Many civil libertarians and legal scholars have been sounding the alarm about Moore v. Harper, warning that if enough GOP-appointed High Court justices agree with the ISL, Republicans in state legislatures will have the power to throw out any election results that they don’t like. The ISL, as they see it, is a recipe for authoritarianism.
One such legal expert is Kimberly Wehle, an author and former assistant federal prosecutor who is now a law professor at the University of Baltimore.
READ MORE: Robert Reich warns of Supreme Court case that could give GOP-led states ‘total power over our democracy’
In an article published by the conservative website The Bulwark on October 25, Wehle warns, “Two reasons the stakes are high for the November 8 midterms: the Big Lie and the far-right U.S. Supreme Court majority. It is no exaggeration to say that these two factors will determine whether our system of representative democratic government lives or dies.”
According to Wehle, the “heart of the threat to American democracy” has “little to do with whether Donald Trump or Joe Biden runs for president in 2024.”

Explore the material >>
1. Decide whether each statement agrees with the Moore v. Harper passage, answering yes or no and quoting the deciding words: (a) Wehle is now a law professor at the University of Baltimore; (b) Wehle's article appeared in The Bulwark on November 8; (c) Wehle says the threat to American democracy depends mainly on whether Donald Trump or Joe Biden runs in 2024.
2. Print the portion of the Moore v. Harper passage between "Many civil libertarians" and "recipe for authoritarianism.", inclusive.

Data section >>
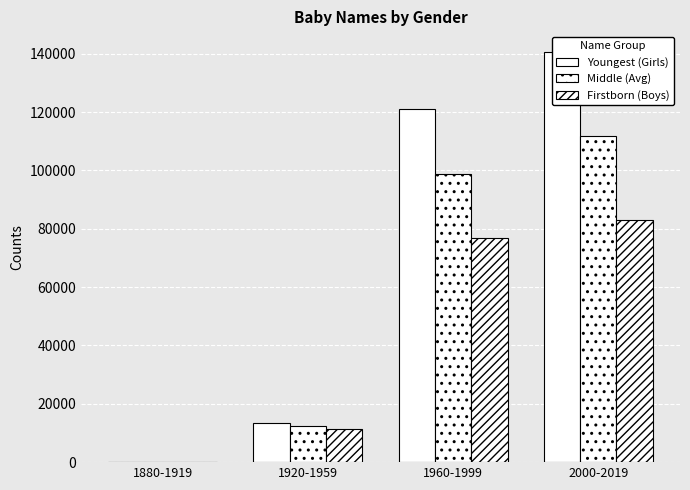

What is the highest value of the Middle (Avg) series?

111825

Exercise results >>
1.
(a) Yes: "now a law professor at the University of Baltimore"
(b) No: "published by the conservative website The Bulwark on October 25"
(c) No: "little to do with whether Donald Trump or Joe Biden runs for president in 2024"

2.
Many civil libertarians and legal scholars have been sounding the alarm about Moore v. Harper, warning that if enough GOP-appointed High Court justices agree with the ISL, Republicans in state legislatures will have the power to throw out any election results that they don’t like. The ISL, as they see it, is a recipe for authoritarianism.